Catalonia’s announcement highlighted Spain’s tremendous financial squeeze, feeding expectations that the eurozone’s fourth largest economy will be forced to seek a broad bailout — and soon.
Spanish Prime Minister Mariano Rajoy said the central government would help Catalonia, “as we help the rest of the regions.”
“The regions are also Spain so the Spanish government will not wash its hands of the regions,” Rajoy told a news conference.
Rajoy’s conservative government snatched a 100-billion-euro eurozone rescue loan in June to salvage the balance sheets of its banks.
But analysts believe Spain’s high borrowing costs will still force it to seek a sovereign bailout before a repayment crunch in October when more than 30 billion euros in debt payments are due.
The Spanish government has called on the ECB to come to its aid by resuming its programme of purchasing government bonds.
But the ECB is expected to act only if Madrid accepts new conditions by formally applying to the eurozone bailout funds, the European Financial Stability Facility and its successor the European Stability Mechanism.
The prospect of ECB intervention drove down Spain’s short-term borrowing costs as the Treasury raised 3.6 billion euros ($4.8 billion) on Tuesday, luring solid interest on the market.
But the deep underlying economic troubles remain.
Latest data showed Spain was engulfed in a deepening recession that has barely released its jobs-killing grip since a global economic crisis and property crash struck in 2008.
On a quarterly basis, the economy shrank by 0.4 percent in the second quarter of 2012, building on a 0.3-percent slump in the first quarter, the National Statistics Office report said.

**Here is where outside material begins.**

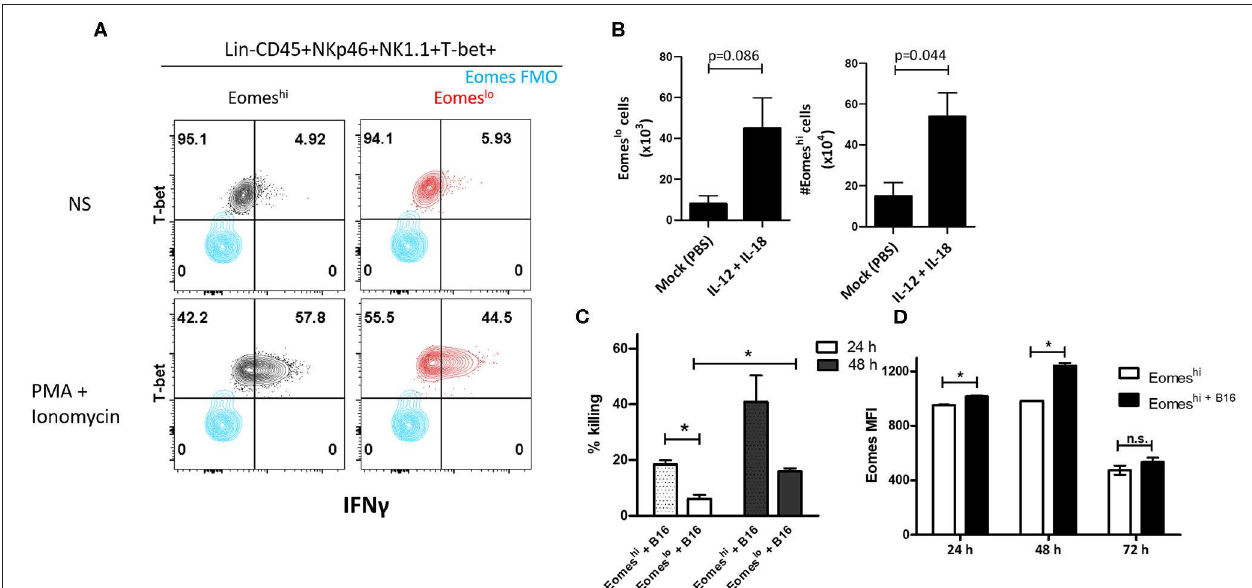
FIGURE 5 | Eomes upregulation is correlated with Group 1 ILC-mediated cytotoxicity. (A) Representation of IFN γ expression in Eomes lo and Eomes hi subsets relative to FMO controls; red—Eomes lo , black—Eomes hi ; Cells were isolated and stimulated ex vivo with PMA and Ionomycin (NS = non-stimulated) (B) Increase in Eomes lo and Eomes hi cell numbers in response to IL-12 and IL-18 stimulation in vivo. The lungs were harvested, and cells were counted at day 7. Here, n = 4 biological replicates. (C) Percentage killing of B16F10 melanoma cells by Eomes hi subset relative to Eomes lo cells at 24 and 48h, normalized to spontaneous death (B16F10 only). (D) Measurement of Eomes MFI across 24, 48, and 72h in flow-sorted murine Eomes hi Group 1 ILC in co-culture with B16F10 cells compared to Eomes hi subset alone. Cells were isolated from Eomes-GFP reporter mice; Eomes MFI is indicative of GFP MFI in the cells. Target to Effector ratio (T:E) was maintained at 4:1. MFI, Mean Fluorescence Intensity, n = 3 technical replicates, Data are representative of three independent repeats; data are presented as mean ± s.e.m.; Significance was tested using two-tailed students’ t -test; n.s., not significant * p <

Newly revised figures also showed that Spain has barely escaped recession since mid-2008, when a property crash cast millions out of work and left Spanish banks with piles of bad debts.
Spain is still reeling from that calamity, with jobless rate of nearly 25 percent.
European Union president Herman Van Rompuy, in Madrid to discuss the eurozone crisis with Rajoy, said the Spanish government would have to choose whether it needs broader help.
“But if financial markets defiance persists during this period of adjustment, European leaders have stated during the June European Council their readiness to assist the Spanish authorities further,” he said.
Van Rompuy said the banking sector shakeup would be important.
“I am confident that the ongoing financial sector restructuring, if implemented fully, rapidly and thoroughly, will shed complete clarity on the situation of the banking system, restore confidence, stimulate the Spanish economy and eventually reduce the risks weighing on Spanish taxpayers.”
Catalonia’s debt, the highest of the 17 regional governments, is emblematic of Spain’s financial woes, though Valencia and Murcia have already said they, too, will need central government help.
Catalonia, whose capital is Barcelona, suspended subsidies in July to hospitals, old age homes and other social services.
It has cut public sector wages, introduced a charge for medical prescriptions and frozen infrastructure investments.
This year, Catalonia’s debt repayments amount to 13.5 billion euros, with 5.8 billion euros to be paid in the second half of 2012, regional government figures show.
Spain’s leader will host French President Francois Hollande on Thursday and German Chancellor Angela Merkel on September 6.